▸ THE PROBLEM
Go through the listing below and repeat it exactly, omitting each picture.

▸ INPUT DATA
=-=-=

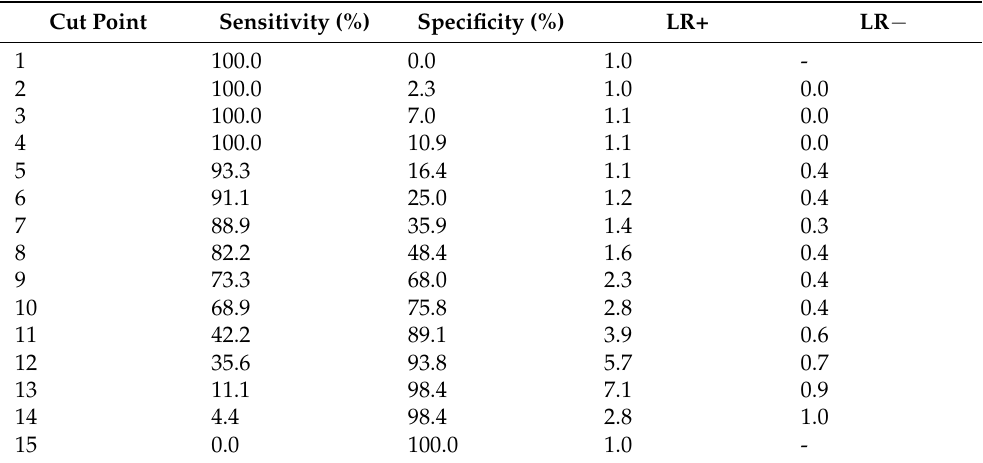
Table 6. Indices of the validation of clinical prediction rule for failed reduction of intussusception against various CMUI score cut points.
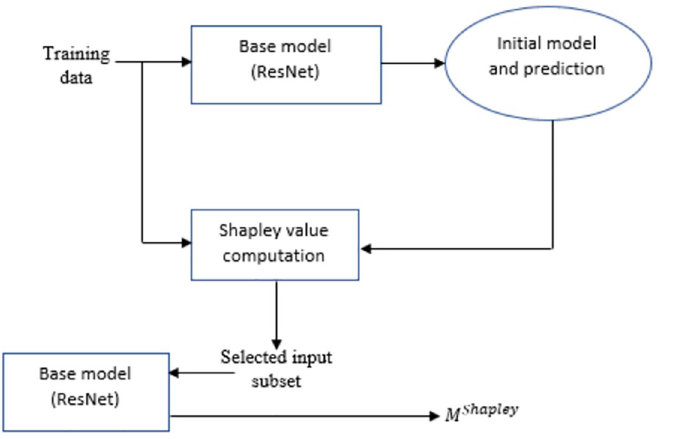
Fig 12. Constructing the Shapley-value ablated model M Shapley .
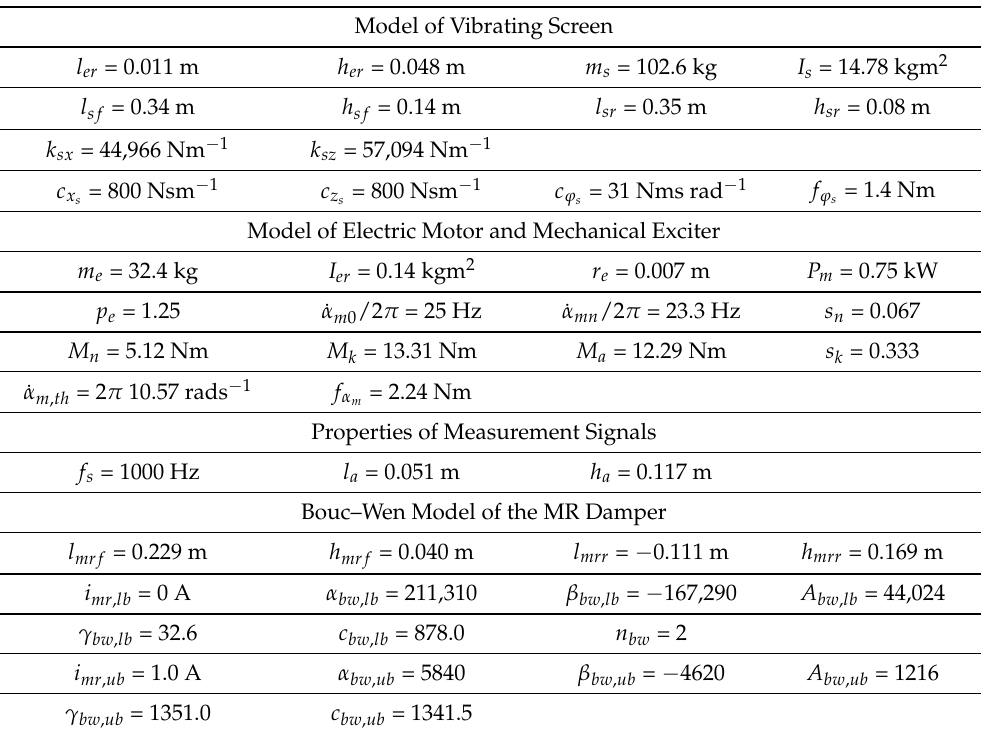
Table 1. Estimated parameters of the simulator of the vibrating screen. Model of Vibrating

=-=-=

▸ WRITTEN REPLY
Table 6. Indices of the validation of clinical prediction rule for failed reduction of intussusception against various CMUI score cut points.
Fig 12. Constructing the Shapley-value ablated model M Shapley .
Table 1. Estimated parameters of the simulator of the vibrating screen. Model of Vibrating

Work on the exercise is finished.